Search code examples
stringalgorithmdata-structurespattern-matchingknuth-morris-pratt

KMP prefix table intuition


The main function that builds the failure/prefix table in KMP as I have seen (in all online resources even in this answer_ is as follows:

int j = 0;  
    for (int i = 1; i < pattern.length(); i++) {  
      while (j > 0 && pattern.charAt(j) != pattern.charAt(i)) {   
        j = failure[j - 1];  
      }  
      if (pattern.charAt(j) == pattern.charAt(i)) {   
        j++;   
      }  
      failure[i] = j;  
    }

I can't understand this part:
j = failure[j - 1];

Why don't we do j-- instead to go back the string?
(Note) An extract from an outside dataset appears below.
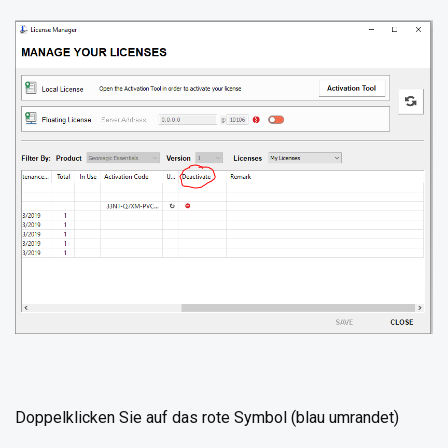
Doppelklicken Sie auf das rote Symbol (blau umrandet)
How do we know that it is correct to update j using the failed table?


Solution

  • KMP string matching is correct if the i'th entry of the failure table is the length of the longest suffix-prefix match of the prefix of the pattern of length i.

    Notice that if A[0..k] is a suffix-prefix match of A[0..i], then A[0..k] is either the longest suffix-prefix match of A[0..i] or it's a suffix-prefix match of said longest suffix-prefix match.

    When you put these two things together, it turns out that we want failure[i] to be the length of the longest suffix-prefix match of pattern[0..i]. KMP preprocessing builds failure inductively, using the following fact:

    If the longest suffix-prefix match of A[0..i] is nonempty, chopping off the last character will give some suffix-prefix match of A[0..i-1].

    Consequently, the longest suffix-prefix match of A[0..i] is either empty or it's formed by extending the longest suffix-prefix match of A[0..i-1] by one character or by extending a suffix-prefix match of that longest suffix-prefix match by one character. The failure function for the preceding characters gives you a straightforward way to iterate over all suffix-prefix matches of pattern[0..i-1].